Никто его за это не осуждает: все понимают, что эта дополнительная должность его вызвана материальной необходимостью. Кстати, за эту работу он пользуется только бесплатной квартирой: зарплата коменданту не положена. Как-то в воскресенье я застал Аудни в коридоре общежития за следующим занятием: он кроил дорожку из большого куска зеленого поролона. Мимо проходили студенты, многие из которых наверняка нередко пользуются словарем, составленным Аудни. Это было в воскресенье; в понедельник же Аудни был в гостях у Лакснесса, а во вторник — на приеме у министра культуры.

Итак, исландцы работают очень много. Норвежские учителя начальных школ жалуются — и справедливо — на большие перегрузки: норма у них тридцать три урока в неделю. А вот преподаватель физики в гимназии в Акюрейри Йоун Хафстейдн Йоунссон имеет в неделю сорок четыре часа! Бьёдн Торстейнссон, безусловно лучший историк современной Исландии, автор ряда очень интересных и глубоких книг и десятков статей по истории Исландии и Гренландии, преподает историю в гимназии и на женских курсах — около тридцати пяти — сорока часов в неделю.

При этом надо иметь в виду еще одно очень важное обстоятельство, упомянутое мною вскользь: исландцы очень много времени отдают общественной работе. Людей в стране мало, а организаций очень много, — собственно, есть все, что имеется в «большой» стране. Есть четыре политических партии, в Исландии выходит пять крупных ежедневных газет, есть множество различных обществ самого разнообразного характера (начиная от обществ дружбы — причем не только с такими странами, как СССР, Чехословакия, Англия, Норвегия, но и с малыми: если мне не изменяет память, есть даже общество «Исландия — Марокко» — и вплоть до обществ трезвенников и союза больных туберкулезом). Поэтому получается, что один и тот же человек и участвует в работе своей партии, и пишет в газету, и состоит в нескольких обществах.

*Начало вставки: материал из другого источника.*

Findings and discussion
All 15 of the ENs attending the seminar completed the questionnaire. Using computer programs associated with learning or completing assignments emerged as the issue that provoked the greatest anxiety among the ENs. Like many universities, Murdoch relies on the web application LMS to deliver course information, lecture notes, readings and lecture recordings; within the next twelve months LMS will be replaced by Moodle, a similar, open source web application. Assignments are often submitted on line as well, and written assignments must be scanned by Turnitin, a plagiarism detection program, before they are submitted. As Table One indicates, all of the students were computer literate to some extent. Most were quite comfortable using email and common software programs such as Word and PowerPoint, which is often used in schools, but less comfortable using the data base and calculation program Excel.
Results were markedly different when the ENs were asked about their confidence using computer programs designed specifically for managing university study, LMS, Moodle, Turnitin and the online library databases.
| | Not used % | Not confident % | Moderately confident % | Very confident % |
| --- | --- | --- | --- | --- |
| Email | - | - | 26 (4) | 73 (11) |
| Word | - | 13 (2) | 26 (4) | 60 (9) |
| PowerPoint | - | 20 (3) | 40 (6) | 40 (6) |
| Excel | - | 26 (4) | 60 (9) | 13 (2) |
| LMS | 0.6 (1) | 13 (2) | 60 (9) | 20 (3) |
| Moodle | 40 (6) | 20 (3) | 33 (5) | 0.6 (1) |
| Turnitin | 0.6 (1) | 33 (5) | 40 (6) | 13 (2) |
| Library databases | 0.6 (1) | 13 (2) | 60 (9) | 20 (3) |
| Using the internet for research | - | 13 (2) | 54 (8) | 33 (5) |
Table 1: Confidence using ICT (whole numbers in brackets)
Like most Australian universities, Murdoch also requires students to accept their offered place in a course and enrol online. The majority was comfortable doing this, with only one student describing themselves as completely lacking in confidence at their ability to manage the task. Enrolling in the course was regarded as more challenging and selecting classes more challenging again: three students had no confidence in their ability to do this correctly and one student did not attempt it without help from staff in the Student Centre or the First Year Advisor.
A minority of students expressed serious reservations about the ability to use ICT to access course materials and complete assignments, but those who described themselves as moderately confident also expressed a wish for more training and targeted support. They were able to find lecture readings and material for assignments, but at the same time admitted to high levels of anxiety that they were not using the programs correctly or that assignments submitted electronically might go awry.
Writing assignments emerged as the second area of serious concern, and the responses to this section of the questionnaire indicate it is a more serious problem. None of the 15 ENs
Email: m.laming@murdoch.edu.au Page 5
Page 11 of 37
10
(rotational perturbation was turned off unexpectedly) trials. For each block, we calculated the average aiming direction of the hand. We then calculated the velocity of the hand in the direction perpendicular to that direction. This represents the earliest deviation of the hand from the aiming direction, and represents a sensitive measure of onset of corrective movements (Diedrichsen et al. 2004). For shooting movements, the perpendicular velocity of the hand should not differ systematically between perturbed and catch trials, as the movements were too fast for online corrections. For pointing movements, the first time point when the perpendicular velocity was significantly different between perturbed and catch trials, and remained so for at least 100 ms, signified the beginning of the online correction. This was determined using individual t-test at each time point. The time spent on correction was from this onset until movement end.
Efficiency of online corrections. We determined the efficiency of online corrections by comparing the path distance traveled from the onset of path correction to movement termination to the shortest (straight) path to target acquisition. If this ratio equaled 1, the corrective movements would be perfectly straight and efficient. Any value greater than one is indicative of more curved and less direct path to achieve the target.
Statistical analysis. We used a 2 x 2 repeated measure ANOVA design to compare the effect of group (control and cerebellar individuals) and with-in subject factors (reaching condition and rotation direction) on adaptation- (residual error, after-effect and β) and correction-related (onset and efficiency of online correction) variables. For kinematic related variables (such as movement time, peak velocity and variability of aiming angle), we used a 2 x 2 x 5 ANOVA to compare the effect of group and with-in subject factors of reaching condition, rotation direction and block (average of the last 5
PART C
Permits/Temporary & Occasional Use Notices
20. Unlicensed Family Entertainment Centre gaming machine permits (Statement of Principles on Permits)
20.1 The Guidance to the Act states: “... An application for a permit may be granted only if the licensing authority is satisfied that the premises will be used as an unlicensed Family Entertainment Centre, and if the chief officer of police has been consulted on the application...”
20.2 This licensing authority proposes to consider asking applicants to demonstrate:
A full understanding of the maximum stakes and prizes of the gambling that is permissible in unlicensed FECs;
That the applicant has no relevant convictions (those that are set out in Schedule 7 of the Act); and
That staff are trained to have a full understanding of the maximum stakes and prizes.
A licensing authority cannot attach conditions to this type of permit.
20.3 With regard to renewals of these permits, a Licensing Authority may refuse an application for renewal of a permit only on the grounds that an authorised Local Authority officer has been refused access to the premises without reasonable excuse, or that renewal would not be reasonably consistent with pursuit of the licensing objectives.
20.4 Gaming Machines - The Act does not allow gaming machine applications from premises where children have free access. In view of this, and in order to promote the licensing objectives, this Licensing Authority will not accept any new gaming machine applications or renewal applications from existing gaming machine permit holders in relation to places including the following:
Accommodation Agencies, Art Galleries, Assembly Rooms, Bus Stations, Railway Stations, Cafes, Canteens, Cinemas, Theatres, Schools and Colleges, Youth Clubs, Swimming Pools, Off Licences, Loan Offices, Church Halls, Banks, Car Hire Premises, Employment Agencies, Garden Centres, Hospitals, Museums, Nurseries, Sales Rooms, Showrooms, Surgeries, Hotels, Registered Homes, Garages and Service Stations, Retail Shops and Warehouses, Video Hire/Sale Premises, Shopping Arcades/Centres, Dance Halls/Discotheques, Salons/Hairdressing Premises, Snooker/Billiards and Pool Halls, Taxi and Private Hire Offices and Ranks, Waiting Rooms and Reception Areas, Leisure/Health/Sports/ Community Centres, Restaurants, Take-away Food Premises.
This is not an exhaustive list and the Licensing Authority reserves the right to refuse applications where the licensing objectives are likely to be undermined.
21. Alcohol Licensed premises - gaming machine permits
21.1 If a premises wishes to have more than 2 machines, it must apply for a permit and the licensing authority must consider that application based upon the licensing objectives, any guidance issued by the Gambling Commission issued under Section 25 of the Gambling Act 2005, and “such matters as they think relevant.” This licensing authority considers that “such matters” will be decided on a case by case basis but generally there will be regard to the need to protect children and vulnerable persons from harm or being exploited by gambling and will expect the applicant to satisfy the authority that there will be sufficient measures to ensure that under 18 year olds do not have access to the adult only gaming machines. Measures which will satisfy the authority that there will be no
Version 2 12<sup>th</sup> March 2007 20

Естественно, что исландцы всегда заняты, вечно торопятся, времени им не хватает, спать ложиться приходится поздно, вставать нужно рано. Люди очень устают. По воскресеньям (так во всяком случае было в ноябре) страна отсыпается. Часов до 10–11 утра в воскресенье в городе почти не видно ни прохожих, ни автомобилей.

В Исландии очень много читают.

Я бывал в десятках семей, но не видел дома, где бы не было хотя бы пяти полок книг и на них, разумеется, всех «Саг об исландцах» — родовых саг. Саги — именно родовые саги, такие, как «Сага о Ньяле», «Сага об Эгиле», «Сага о Греттире», «Сага о людях из Лаксдаля» и другие, — фактически знают все. Это совсем не то, что принято называть обязательной литературой, просто люди с детства воспитаны на чтении саг; у нас так знают разве что хрестоматийные стихотворения классиков, например Пушкина. Исландия — уже много веков страна сплошной грамотности, и саги всегда были излюбленным чтением исландцев. В одном описании путешествия по Исландии конца прошлого — начала этого века есть такой эпизод: путешественник зашел на исландский хутор, на стук никто не откликнулся, и он прошел внутрь. В доме царил невероятный беспорядок, никого не было видно. Пройдя в кухню, он наконец увидел хозяйку: она сидела на столе, читала «Сагу о Ньяле» и была настолько поглощена чтением, что даже не заметила пришельца. Она начала утром перечитывать книгу и забыла обо всех своих обязанностях — о кухне, о скоте, словом, обо всем. В одном учебнике исландского языка есть фраза: «Каждый год я перечитываю „Сагу о Ньяле“».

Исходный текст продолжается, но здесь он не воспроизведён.